スポーツで培った「底力」が魅力なのか、部の人脈に対する期待なのか――。体育会学生に対する企業のニーズは高い。体育会ならではの現場で活きる能力が評価されているようだ。
体育会学生向けの就職支援や企業の採用コンサルティングを行う「アスリートプランニング」によると、体育会学生は全学生の約8%、4万~5万人いるという。昨秋、今春卒業予定の体育会学生263人を対象に「就活振り返り調査」を実施すると、2割の学生が5社以内の面接で内定を決め、3割強は6~10社の面接で内定を決めていた。ふつうは何十社も面接して内定にたどりつくのに、体育会学生は早々に就活を終える傾向があるようだ。

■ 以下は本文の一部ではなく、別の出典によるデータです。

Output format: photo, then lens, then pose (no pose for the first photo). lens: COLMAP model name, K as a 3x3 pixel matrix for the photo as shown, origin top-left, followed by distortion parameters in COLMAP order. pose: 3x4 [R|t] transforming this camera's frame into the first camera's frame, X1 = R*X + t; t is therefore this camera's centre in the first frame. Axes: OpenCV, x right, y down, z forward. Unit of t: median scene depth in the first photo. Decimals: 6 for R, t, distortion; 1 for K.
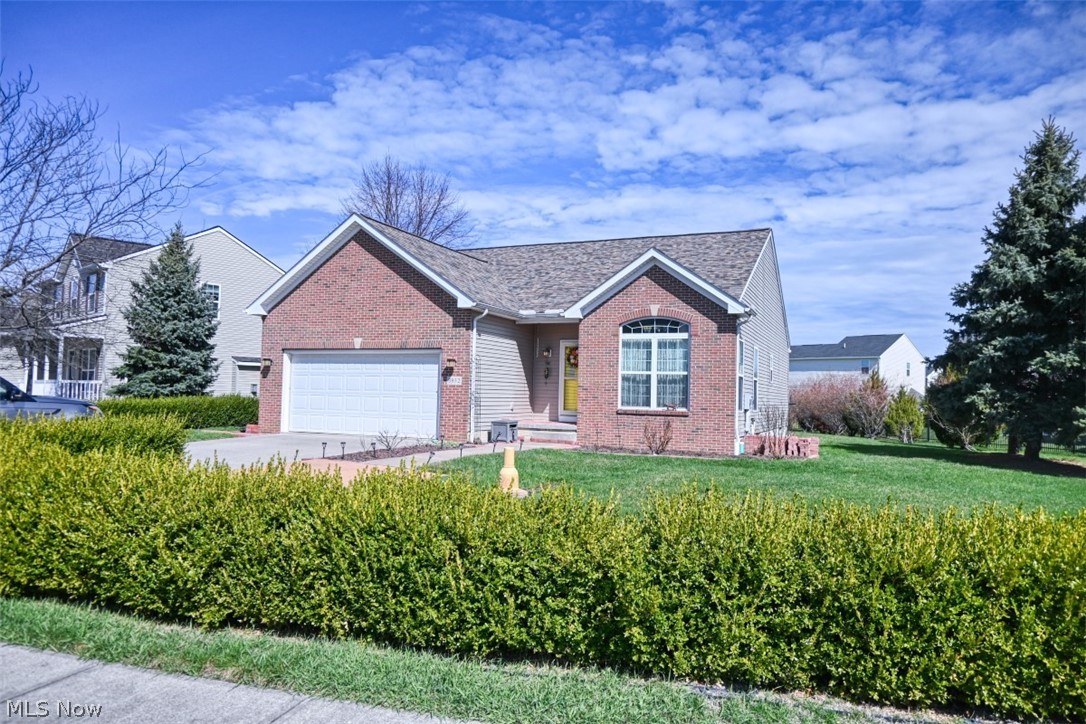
lens RADIAL K [[735.5, 0, 542.2], [0, 735.5, 362.3], [0, 0, 1]] dist [-0.004575, -0.006305]
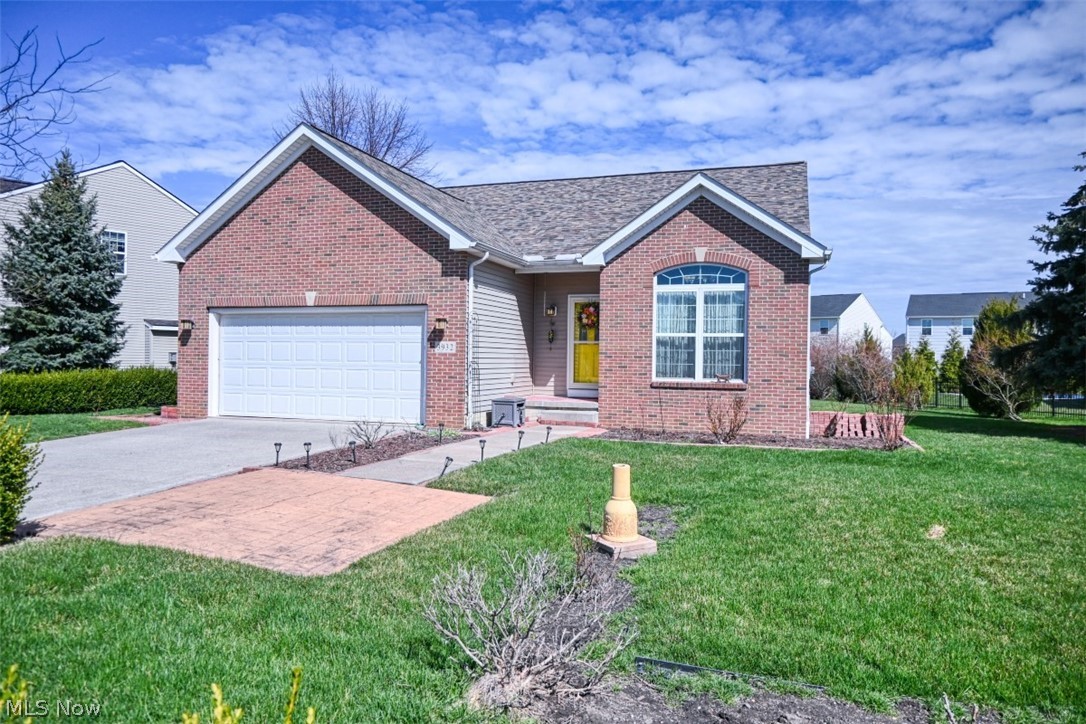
lens RADIAL K [[735.5, 0, 543.2], [0, 735.5, 362.3], [0, 0, 1]] dist [-0.004575, -0.006305]
pose [[0.995883, -0.011072, 0.089970, -0.080582], [0.006558, 0.998712, 0.050311, 0.002813], [-0.090411, -0.049514, 0.994673, 0.221980]]
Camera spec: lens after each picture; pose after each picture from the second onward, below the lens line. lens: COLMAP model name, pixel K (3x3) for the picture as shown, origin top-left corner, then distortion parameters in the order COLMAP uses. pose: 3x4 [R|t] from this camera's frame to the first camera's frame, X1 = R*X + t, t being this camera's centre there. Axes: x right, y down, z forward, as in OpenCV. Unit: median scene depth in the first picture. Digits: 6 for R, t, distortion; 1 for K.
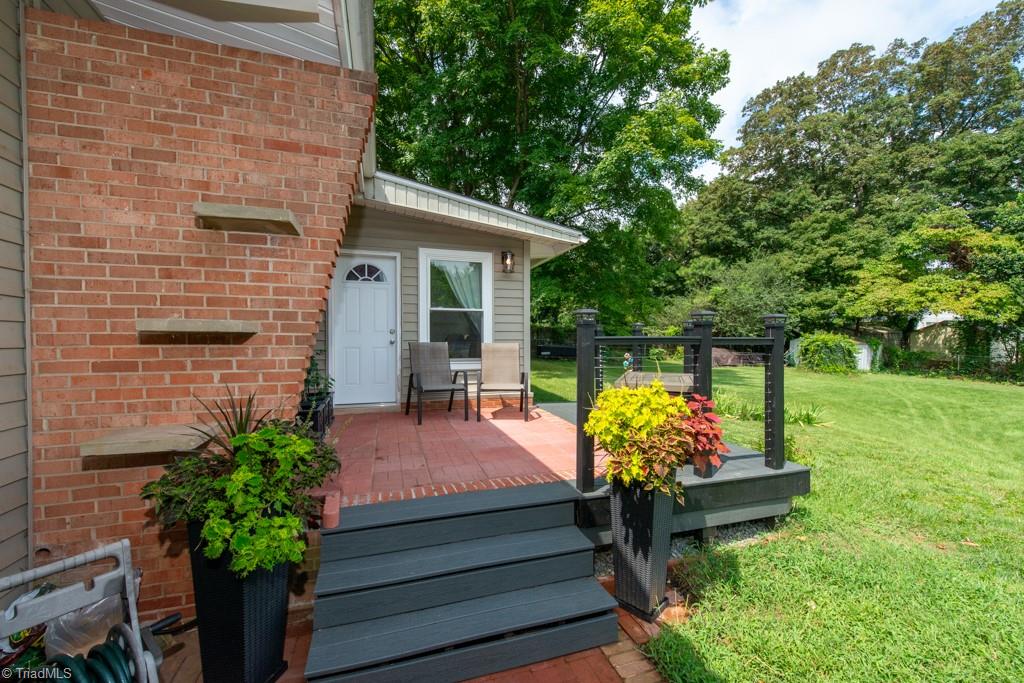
lens RADIAL K [[398.3, 0, 510.9], [0, 398.3, 343.0], [0, 0, 1]] dist [0.017912, -0.007758]
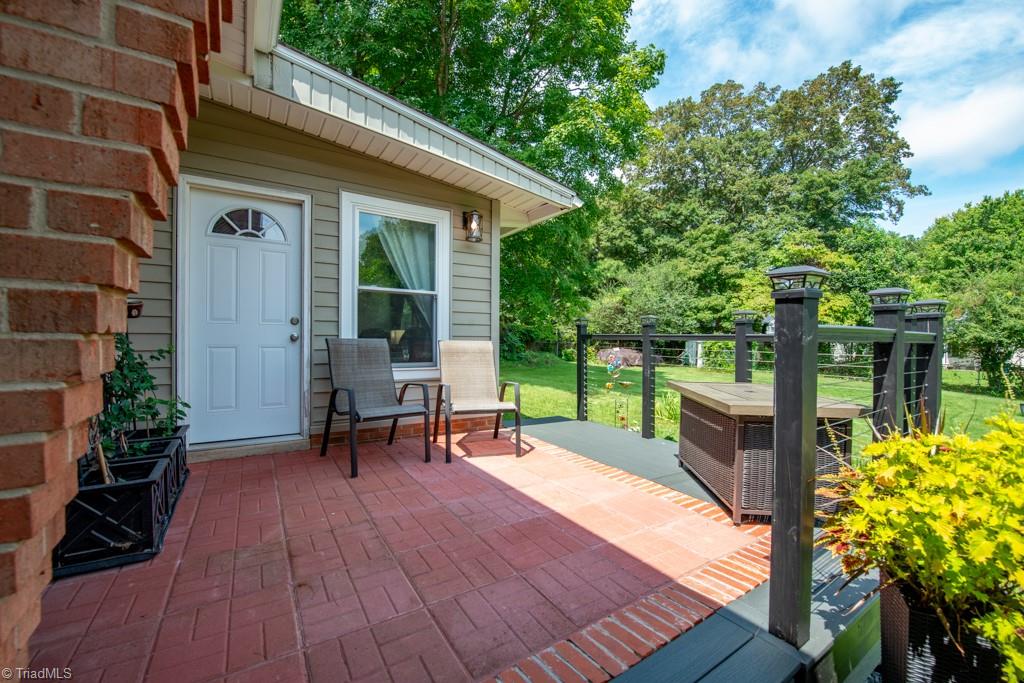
lens RADIAL K [[411.3, 0, 512.0], [0, 411.3, 341.5], [0, 0, 1]] dist [-0.017588, -0.000230]
pose [[0.965979, 0.006786, 0.258530, -0.122501], [-0.005753, 0.999972, -0.004750, 0.004073], [-0.258555, 0.003101, 0.965992, 0.269256]]
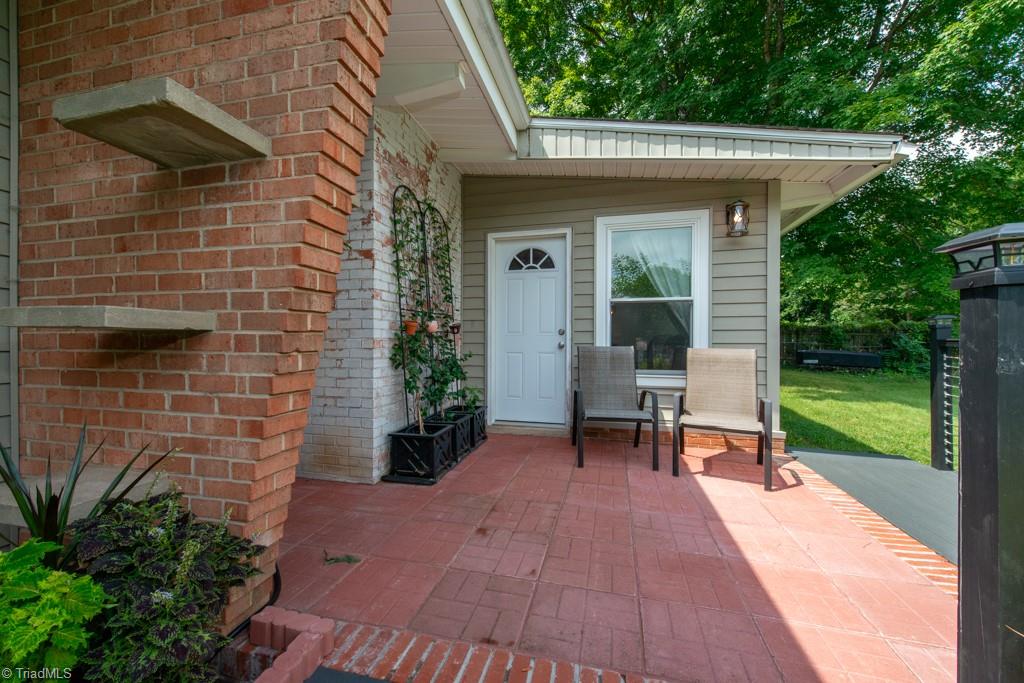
lens RADIAL K [[398.3, 0, 510.9], [0, 398.3, 343.0], [0, 0, 1]] dist [0.017912, -0.007758]
pose [[0.850036, 0.004387, -0.526707, 0.022321], [-0.008086, 0.999956, -0.004721, -0.002884], [0.526663, 0.008272, 0.850034, 0.270253]]
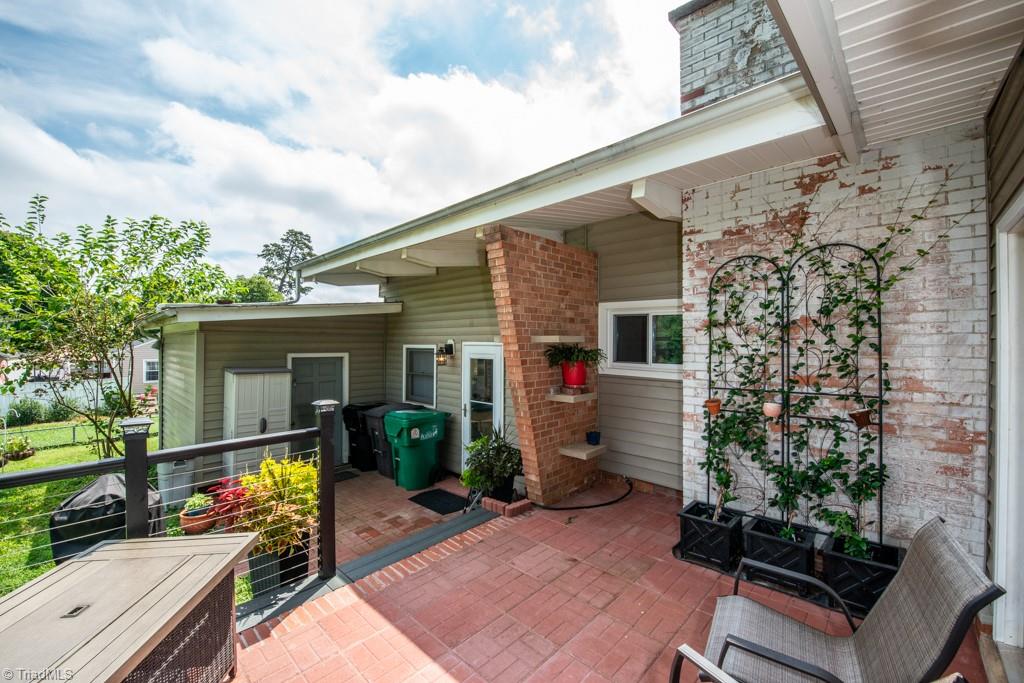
lens RADIAL K [[411.3, 0, 512.0], [0, 411.3, 341.5], [0, 0, 1]] dist [-0.017588, -0.000230]
pose [[-0.876170, 0.005686, -0.481968, 0.120760], [0.000878, 0.999948, 0.010199, -0.111059], [0.482001, 0.008513, -0.876130, 0.953109]]
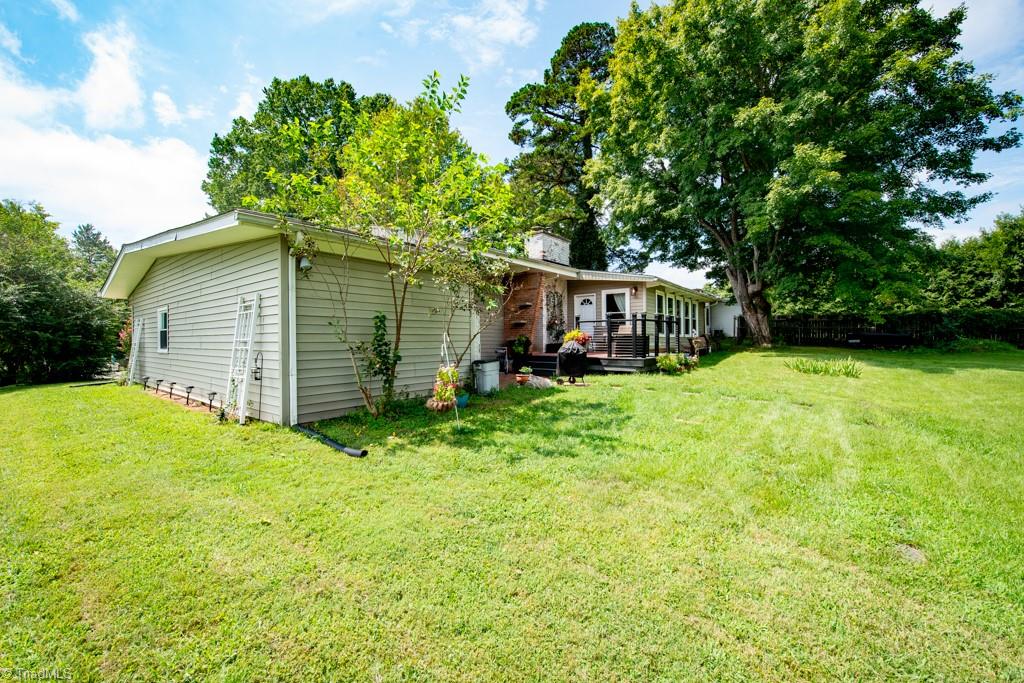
lens RADIAL K [[411.3, 0, 512.0], [0, 411.3, 341.5], [0, 0, 1]] dist [-0.017588, -0.000230]
pose [[0.557607, -0.003698, -0.830097, 1.549718], [0.001190, 0.999993, -0.003655, 0.099877], [0.830104, 0.001050, 0.557607, -0.922045]]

なぜか。調査の回答から企業にもてる理由が見えてくる。「部活について話すと明るさや礼儀正しさをほめてもらえた」「体育会だから有利というわけではないが、大学生活の中で本気で何かに取り組んだことは高く評価してもらえた」などなどだ。
「部活は仕事と似ている部分がある」という回答もあったが、実際、試合で培った瞬発力は、体育会学生の強みだ。
サントリースピリッツのウイスキー戦略部スペシャリスト、佐々木太一さん(43)は、専修大学バレーボール部の出身。1年のときに全日本ジュニア代表に選ばれ、3年からは日本代表入り。サントリーに入社後は、Vリーグ5連覇に貢献した。